Drought and the effects of Operation Desert Storm may complicate state efforts to control wildfires this summer, said State Forester Richard Klason.
"We used to use National Guard crews for transportation and heavy equipment use," but more than 700 Utah Guardsmen from the 1457th Engineer Battalion are on active duty in Germany because of Operation Desert Storm, and it is not known when they will be sent home. Klason said state fire crews also depend on military-issue MREs - or Meals, Ready to Eat - that are currently in short supply because so many of the field rations have been sent to the Middle East."It's kind of a surprise to see all this happening," Klason said. "But it's only one thing we're a little concerned about for this summer." The main concern is about the potential for wildfires, which is heightened by five years of drought conditions in the state. Moisture during the past week will help ease the situation somewhat, but timber takes a long time to regain the moisture it loses in a drought and will still be fairly dry this summer.

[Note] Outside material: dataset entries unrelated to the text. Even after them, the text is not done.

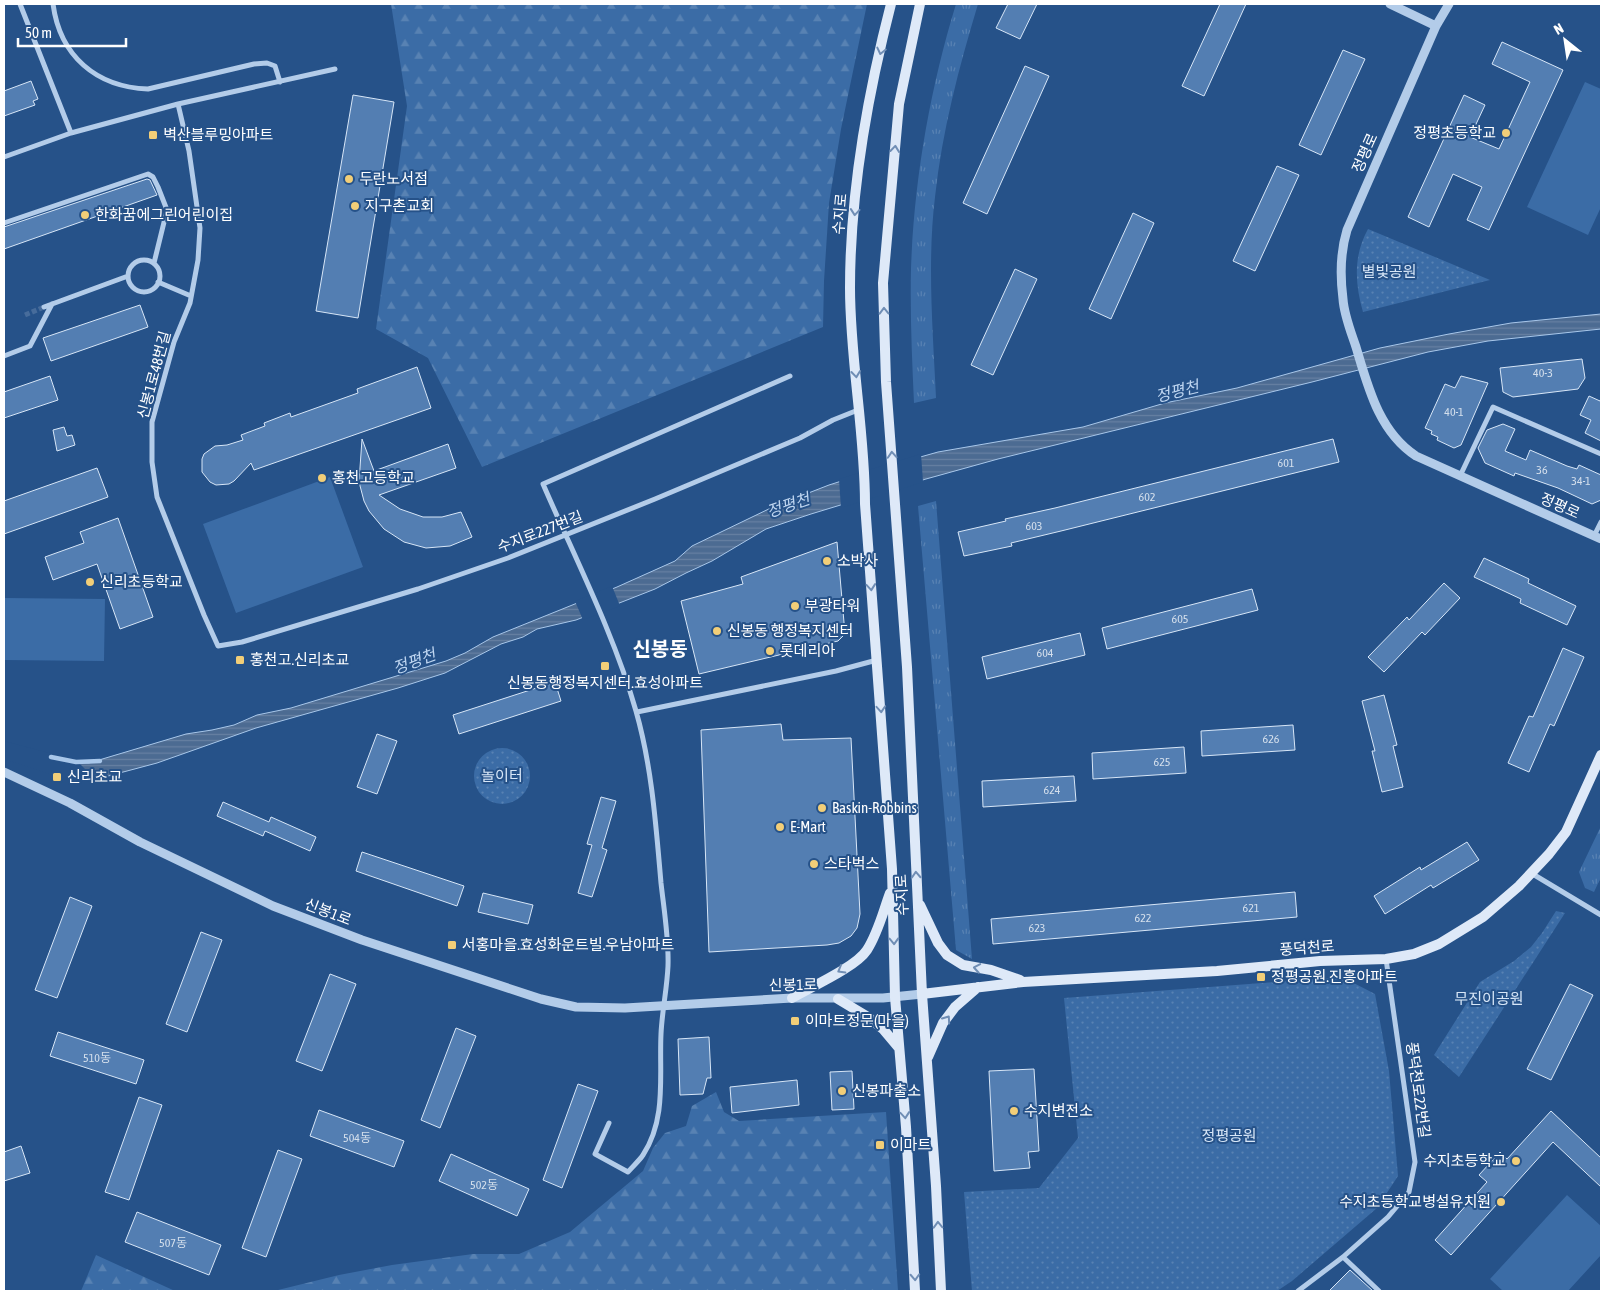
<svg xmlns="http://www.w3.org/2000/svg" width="1605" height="1295" viewBox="0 0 1605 1295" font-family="'Asap Condensed','Noto Sans KR',sans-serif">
  <defs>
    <pattern id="grass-tufts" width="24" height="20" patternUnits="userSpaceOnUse" patternTransform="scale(1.25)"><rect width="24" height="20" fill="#3b6ca6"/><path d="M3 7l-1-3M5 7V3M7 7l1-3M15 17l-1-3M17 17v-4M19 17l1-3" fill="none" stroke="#5882b3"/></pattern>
    <pattern id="forest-firs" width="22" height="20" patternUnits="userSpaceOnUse" patternTransform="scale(1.25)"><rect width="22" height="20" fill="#3b6ca6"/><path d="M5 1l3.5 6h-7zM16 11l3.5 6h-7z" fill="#5882b3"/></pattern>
    <pattern id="park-dots" width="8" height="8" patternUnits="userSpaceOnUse" patternTransform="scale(1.25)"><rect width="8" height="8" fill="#3b6ca6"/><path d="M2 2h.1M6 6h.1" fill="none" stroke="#5882b3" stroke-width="1.8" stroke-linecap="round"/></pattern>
    <pattern id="water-rules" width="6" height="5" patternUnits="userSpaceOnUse" patternTransform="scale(1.25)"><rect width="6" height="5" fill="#4c6b92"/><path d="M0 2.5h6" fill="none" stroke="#6781a2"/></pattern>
  </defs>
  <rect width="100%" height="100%" fill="#265289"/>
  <path fill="url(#grass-tufts)" d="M956,4H978C959,67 942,131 935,197C927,263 933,332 936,398L914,403C912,358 910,314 911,269C914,180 930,89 956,4Z
    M936,501L972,959L956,950L918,506Z
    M1601,826V877L1594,892L1585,888L1579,872Z"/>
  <path fill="url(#forest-firs)" d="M391,4H867L841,129L829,203L824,281L823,327L482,467L428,358L376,329L407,106Z
    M716,1092L724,1112L739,1121L886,1112L898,1291H274L339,1275L392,1265L473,1254H519L570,1232L643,1171L653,1148L665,1133L686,1126L692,1106Z
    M96,1255L175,1291H81Z"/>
  <path fill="url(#park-dots)" d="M1368,229L1490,280L1363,312C1355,284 1353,256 1368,229Z
    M474 776a28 28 0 1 1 56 0a28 28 0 1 1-56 0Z
    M1556,911L1565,913L1459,1077L1434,1055L1480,982L1514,961L1531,947L1542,933Z
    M1342,977L1375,994L1389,1071L1398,1176L1377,1208L1292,1281L1277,1291H972L964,1192L1039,1188L1078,1138L1064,998Z"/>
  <path fill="#3b6ca6" d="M1585,82L1601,89V207L1588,235L1527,207Z
    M330,477L363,567L236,613L203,524Z
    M4,598L105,599L104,661L4,660Z
    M1567,1195L1601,1226V1255L1568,1291H1503L1490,1279Z"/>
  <path fill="url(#water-rules)" stroke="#a8c7ea" d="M1601,314V329L1488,341L1428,352L1312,382L998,459L926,479L811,514L766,529L712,561L686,573L655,589L576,620L537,629L523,637L501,644L445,673L398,688L256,728L157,763L97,779L75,780L71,762L89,763L186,734L212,730L234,725L257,715L291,708L446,661L465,653L493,637L617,587L675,561L692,546L775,506L829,485L892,465L938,452L1083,427L1165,403L1237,388L1380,348L1449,334L1511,323Z"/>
  <path fill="#265289" d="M921,454L923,482L841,508L839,479Z
    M612,586L620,606L583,620L575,601Z
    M4,741L76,760L98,782L70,781L4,759Z"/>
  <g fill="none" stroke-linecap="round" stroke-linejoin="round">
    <path stroke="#a8c7ea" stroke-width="4.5" d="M51,757L76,762L100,761"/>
  </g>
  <path fill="#537eb2" stroke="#d7e6f7" d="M1008,4H1037L1020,39L996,28Z
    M1220,4H1246L1204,96L1182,86Z
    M1502,42L1563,70L1489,230L1467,220L1482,187L1453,174L1429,227L1408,217L1464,95L1485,105L1470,137L1499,149L1530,82L1492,64Z
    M1343,50L1365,59L1321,155L1299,145Z
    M1025,66L1049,76L987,214L963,203Z
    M31,81L38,99L33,101L35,105L4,116V91Z
    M353,95L394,102L358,318L316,311Z
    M1277,166L1299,175L1255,271L1233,261Z
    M147,179L150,180L157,195L4,249V227Z
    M1133,213L1154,223L1111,319L1089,309Z
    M1015,269L1037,279L993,375L971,365Z
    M140,305L148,327L51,361L43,338Z
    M1582,359L1585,378L1578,389L1513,397L1503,392L1500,368Z
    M417,367L431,408L254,470L251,463L234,481L229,484L216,485L210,482L202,472V459L204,454L215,446L227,445L243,440L241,435L265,426L264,423L290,413L291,417L358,393L357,389Z
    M50,376L58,400L4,418V392Z
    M1461,376L1488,383L1461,445L1454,448L1437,440L1438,437L1431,434L1432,431L1425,428L1445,384L1455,388Z
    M1589,396L1600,401L1601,398V441L1585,433L1591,420L1580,415Z
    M1503,424L1515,429L1505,451L1526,460L1530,450L1567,466L1577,469L1579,465L1601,475V500L1592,504L1558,488L1515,473L1514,476L1485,463L1478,448L1487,430Z
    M64,427L67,436L72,435L75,445L57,451L53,430Z
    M362,439L374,471L448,444L456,468L379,495L400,509L423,517H442L461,512L472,537L450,546L426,548L404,542L384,529L369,511L364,501L359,482Z
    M1333,439L1339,462L1061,531L1011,543L1012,546L964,556L958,532L1006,521L1005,519L1055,508Z
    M97,468L108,497L4,534V501Z
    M118,518L153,617L120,629L97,564L53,580L45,557L84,543L80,532Z
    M837,542L845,634L838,641L699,674L681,601L743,584L741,577Z
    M1484,558L1529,579L1528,583L1576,606L1567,625L1520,603L1521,599L1474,577Z
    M1444,583L1460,598L1425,635L1422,632L1384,672L1368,657L1407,617L1409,620Z
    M1252,589L1258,610L1107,649L1102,628Z
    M1080,633L1085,655L987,679L982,657Z
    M1563,648L1584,657L1554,726L1550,724L1529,772L1508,763L1529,716L1533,717Z
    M555,682L561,701L459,734L453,715Z
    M1384,695L1397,745L1393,746L1403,787L1382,792L1372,751H1375L1362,701Z
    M781,724L783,740L851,738L860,914L857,928L851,936L839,943L827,945L709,952L701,730Z
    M1293,725L1295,750L1202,756L1201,731Z
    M377,734L397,741L377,794L357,787Z
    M1184,747L1186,773L1093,779L1092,753Z
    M1074,776L1076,801L983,807L982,781Z
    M601,797L616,801L602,848L607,850L592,897L578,893L592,845L587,844Z
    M223,802L269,822L271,817L316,837L310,851L265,831L263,836L217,816Z
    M1467,842L1479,860L1433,888L1431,885L1385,914L1374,896L1420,867L1421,870Z
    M362,852L464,886L457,906L356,871Z
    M1295,892L1297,917L993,944L991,919Z
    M483,893L533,905L528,924L478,912Z
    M70,897L92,906L57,998L35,990Z
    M201,932L222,940L187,1032L166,1024Z
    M330,974L356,984L322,1071L296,1061Z
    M1570,984L1593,995L1551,1080L1527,1069Z
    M456,1028L476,1036L440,1128L421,1120Z
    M58,1032L144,1060L136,1084L50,1056Z
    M709,1037L711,1078H707L703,1094L680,1095L678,1039Z
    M1034,1069L1039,1151L1028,1152L1030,1168L994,1171L989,1071Z
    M852,1071L854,1109L832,1110L830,1072Z
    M797,1080L799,1105L732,1113L730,1087Z
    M578,1084L598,1091L562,1188L543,1180Z
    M139,1097L162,1105L129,1200L105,1192Z
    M319,1110L404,1141L394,1167L310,1136Z
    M1551,1111L1601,1158V1187L1553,1142L1451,1255L1435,1240L1487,1182L1479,1175L1500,1152L1507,1159Z
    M21,1146L30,1173L4,1181V1152Z
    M278,1150L302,1159L266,1257L242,1248Z
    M451,1154L529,1189L517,1216L439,1181Z
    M137,1212L221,1245L209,1275L125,1242Z
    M1350,1270L1373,1291H1329Z"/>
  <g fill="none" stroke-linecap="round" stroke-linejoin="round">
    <path stroke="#476c9b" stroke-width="5" stroke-dasharray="5 2.5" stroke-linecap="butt" d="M25,315L44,307"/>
    <path stroke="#b3cce9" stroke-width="5" d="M20,4L71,133
      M53,4C60,56 96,87 148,89L254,64L267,63L275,66L280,82
      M178,104L189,151L200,228L198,260L190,303L174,342L152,422V462L157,497L204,615L218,646L242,642L418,589L508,558L655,499L800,438L833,420L858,410
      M4,157L71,133L178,104L335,69
      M4,223L148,174L153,177L158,187L167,210L154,263
      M128 276a16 16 0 1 1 32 0a16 16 0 1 1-32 0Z
      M158,282L191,296
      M44,307L128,276
      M4,356L30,346L52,304
      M1460,476L1493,407L1601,454
      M1594,536L1601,522
      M637,712L836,671L877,660
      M1531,873L1601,915
      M609,1123L595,1154L628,1172C633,1166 639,1161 643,1155C667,1118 659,1075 661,1034C662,1011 667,989 668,966C669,939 664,910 661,883C656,826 652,767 636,711C614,634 575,558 543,484L790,376
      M1343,1257L1379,1291
      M1298,1291L1343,1257L1388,1217L1409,1192L1415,1162L1386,959"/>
    <path stroke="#b3cce9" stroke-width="9" d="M1390,4L1436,26
      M1449,4L1436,26L1347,230C1340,253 1340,276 1343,299C1344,315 1351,332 1356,347C1368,387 1379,432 1416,456L1601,539
      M4,772L70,803L140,842L273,906L362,940L541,999L576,1007L625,1008L792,998H883L922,994"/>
    <path stroke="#dee9f8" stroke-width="10" d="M891,4C868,93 850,196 850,288C850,360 865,432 865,504L892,869L895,997L906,1127L915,1291
      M920,4L899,104L883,283L886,382L907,667L922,994L936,1186L941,1291
      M920,905L938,943L947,955L963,965L991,970L1020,980
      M922,994L1023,982L1217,971L1320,961L1386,959L1414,954L1439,944L1483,917L1519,886L1549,854L1566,832L1601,755
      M792,998C811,987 856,967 867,950C878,933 883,912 890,893
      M838,999L868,1017L883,1029L899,1048
      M928,1057L943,1023L955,1007L978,987"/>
  </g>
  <defs><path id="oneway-chevron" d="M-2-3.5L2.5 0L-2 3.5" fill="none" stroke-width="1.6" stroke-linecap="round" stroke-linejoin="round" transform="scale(1.25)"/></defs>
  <g stroke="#708eb5">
    <use href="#oneway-chevron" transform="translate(881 51) rotate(103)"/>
    <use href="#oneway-chevron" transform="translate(895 149) rotate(-84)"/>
    <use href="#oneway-chevron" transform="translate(855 212) rotate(95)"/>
    <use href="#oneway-chevron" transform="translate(884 311) rotate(-91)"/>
    <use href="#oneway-chevron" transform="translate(856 374) rotate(84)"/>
    <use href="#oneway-chevron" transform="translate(892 455) rotate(-94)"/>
    <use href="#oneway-chevron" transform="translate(871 587) rotate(85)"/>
    <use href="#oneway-chevron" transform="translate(881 709) rotate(86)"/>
    <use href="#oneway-chevron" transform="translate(916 875) rotate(-93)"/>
    <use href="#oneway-chevron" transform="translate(894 941) rotate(88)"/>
    <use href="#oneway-chevron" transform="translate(977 968) rotate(-170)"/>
    <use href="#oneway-chevron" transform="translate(841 970) rotate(150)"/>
    <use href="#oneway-chevron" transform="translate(947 1019) rotate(-55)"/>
    <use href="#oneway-chevron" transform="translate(905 1115) rotate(85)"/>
    <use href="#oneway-chevron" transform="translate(938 1225) rotate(-92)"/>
    <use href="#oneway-chevron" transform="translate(915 1277) rotate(87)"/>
  </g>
  <g fill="#f2ce78" stroke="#265289" stroke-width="2">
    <circle cx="1506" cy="133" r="5"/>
    <rect x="148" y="130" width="10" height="10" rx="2.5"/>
    <circle cx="349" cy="179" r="5"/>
    <circle cx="355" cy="206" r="5"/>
    <circle cx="85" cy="215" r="5"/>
    <circle cx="322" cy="478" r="5"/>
    <circle cx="827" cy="561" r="5"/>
    <circle cx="90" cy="582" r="5"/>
    <circle cx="795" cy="606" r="5"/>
    <circle cx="717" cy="631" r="5"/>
    <circle cx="770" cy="651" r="5"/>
    <rect x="235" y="655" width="10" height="10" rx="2.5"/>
    <rect x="600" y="661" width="10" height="10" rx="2.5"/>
    <rect x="52" y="772" width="10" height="10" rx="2.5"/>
    <circle cx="822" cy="808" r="5"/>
    <circle cx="780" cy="827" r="5"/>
    <circle cx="814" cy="864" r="5"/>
    <rect x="447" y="940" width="10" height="10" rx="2.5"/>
    <rect x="1256" y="972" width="10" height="10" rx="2.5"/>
    <rect x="790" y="1016" width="10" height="10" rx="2.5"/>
    <circle cx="842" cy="1091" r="5"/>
    <circle cx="1014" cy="1111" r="5"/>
    <rect x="875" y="1140" width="10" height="10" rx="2.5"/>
    <circle cx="1516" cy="1161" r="5"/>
    <circle cx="1501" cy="1202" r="5"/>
  </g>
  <g text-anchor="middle" stroke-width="4" stroke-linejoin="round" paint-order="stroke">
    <g font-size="12" fill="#d4dfec">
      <text x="1543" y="377">40-3</text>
      <text x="1454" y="416">40-1</text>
      <text x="1286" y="467">601</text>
      <text x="1542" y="474">36</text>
      <text x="1581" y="485">34-1</text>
      <text x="1147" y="501">602</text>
      <text x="1034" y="530">603</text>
      <text x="1180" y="623">605</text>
      <text x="1045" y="657">604</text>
      <text x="1271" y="743">626</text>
      <text x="1162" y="766">625</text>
      <text x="1052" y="794">624</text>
      <text x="1251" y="912">621</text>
      <text x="1143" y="922">622</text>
      <text x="1037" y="932">623</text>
      <text x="97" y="1062">510동</text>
      <text x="357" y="1142">504동</text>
      <text x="484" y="1189">502동</text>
      <text x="173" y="1247">507동</text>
    </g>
    <g font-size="15" fill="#fff" stroke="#265289" text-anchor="start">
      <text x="1496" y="138" text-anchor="end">정평초등학교</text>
      <text x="163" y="140">벽산블루밍아파트</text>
      <text x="359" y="184">두란노서점</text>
      <text x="365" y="211">지구촌교회</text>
      <text x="95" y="220">한화꿈에그린어린이집</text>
      <text x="332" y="483">홍천고등학교</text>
      <text x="837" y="566">소박사</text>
      <text x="100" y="587">신리초등학교</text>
      <text x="805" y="611">부광타워</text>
      <text x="727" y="636">신봉동 행정복지센터</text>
      <text x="780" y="656">롯데리아</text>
      <text x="250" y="665">홍천고.신리초교</text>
      <text x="605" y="688" text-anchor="middle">신봉동행정복지센터.효성아파트</text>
      <text x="67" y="782">신리초교</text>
      <text x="832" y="813">Baskin-Robbins</text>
      <text x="790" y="832">E-Mart</text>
      <text x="824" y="869">스타벅스</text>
      <text x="462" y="950">서홍마을.효성화운트빌.우남아파트</text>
      <text x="1271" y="982">정평공원.진흥아파트</text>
      <text x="805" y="1026">이마트정문(마을)</text>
      <text x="852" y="1096">신봉파출소</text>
      <text x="1024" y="1116">수지변전소</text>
      <text x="890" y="1150">이마트</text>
      <text x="1506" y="1166" text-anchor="end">수지초등학교</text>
      <text x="1491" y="1207" text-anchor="end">수지초등학교병설유치원</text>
    </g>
    <g font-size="15" fill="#fff" stroke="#265289">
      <text transform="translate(1365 153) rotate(-66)" y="5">정평로</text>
      <text transform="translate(840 214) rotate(-85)" y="5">수지로</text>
      <text transform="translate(154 375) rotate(-75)" y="5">신봉1로48번길</text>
      <text transform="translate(1560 506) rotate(24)" y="5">정평로</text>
      <text transform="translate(540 532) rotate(-21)" y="5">수지로227번길</text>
      <text transform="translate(902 895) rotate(-93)" y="5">수지로</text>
      <text transform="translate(328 912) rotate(21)" y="5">신봉1로</text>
      <text transform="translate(1307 948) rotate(-4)" y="5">풍덕천로</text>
      <text transform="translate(793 985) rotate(-1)" y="5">신봉1로</text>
      <text transform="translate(1418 1090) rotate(82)" y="5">풍덕천로22번길</text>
    </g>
    <g font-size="15" fill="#d7e6f7" stroke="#265289">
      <text x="1389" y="277">별빛공원</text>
      <text x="502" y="781">놀이터</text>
      <text x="1489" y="1004">무진이공원</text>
      <text x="1229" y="1141">정평공원</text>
    </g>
    <g font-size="16" font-style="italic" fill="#bfd6f1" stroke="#265289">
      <text transform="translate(1177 391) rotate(-14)" y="6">정평천</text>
      <text transform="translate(788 505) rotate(-19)" y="6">정평천</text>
      <text transform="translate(414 661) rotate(-20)" y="6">정평천</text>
    </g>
    <g font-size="20" font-weight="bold" fill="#fff" stroke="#265289">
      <text x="660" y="656">신봉동</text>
    </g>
  </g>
  <rect width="1605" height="1295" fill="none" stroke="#ffffff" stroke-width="10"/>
  <g transform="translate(1565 40) rotate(330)" stroke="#265289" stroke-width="4" paint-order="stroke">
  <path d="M0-4L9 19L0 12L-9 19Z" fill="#ffffff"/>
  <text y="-8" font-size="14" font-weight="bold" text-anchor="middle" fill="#ffffff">N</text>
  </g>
  <path d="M18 38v8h108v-8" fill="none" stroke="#ffffff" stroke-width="2.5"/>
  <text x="25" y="38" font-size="15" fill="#ffffff" stroke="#265289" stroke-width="4" paint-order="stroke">50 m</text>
</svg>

State fire crews often work in concert with county crews and with firefighters from the Forest Service and Bureau of Land Management. And it is not unusual during the summer fire months for crews to be transferred from state to state to help tackle the most threatening fires.
Drought conditions are so widespread in the West - from parts of Colorado to California - that firefighters may see a lot of territory this summer. It also means fire officials will have to carefully plan firefighting resources so as to not leave one area underprotected while firefighters are battling a wildfire in a neighboring state.
Unlike the Forest Service and BLM, the state typically is not able to hire temporary fire crews to work the summer fire season. The state does use crews of prisoners from the Utah State Prison that are organized into a firefighting team called the Flame-In-Goes and hopes to have access to between 90 and 100 inmates for fire crews.
That number includes 10 to 15 female inmates for the first time. The women, who call themselves "The Fallen Angels" are preparing, primarily, for support roles in the firefighting effort.
Klason said he would also like to hire additional personnel so each of the Division of Lands and Forestry wardens could have at least three people in initial response trucks. But the approximately $1.25 million forestry and fire control budget is already down about $100,000 from last year, and adding new workers would require a supplemental budget appropriation from the governor.
Supplemental appropriations were already required to pay last year's firefighting bills.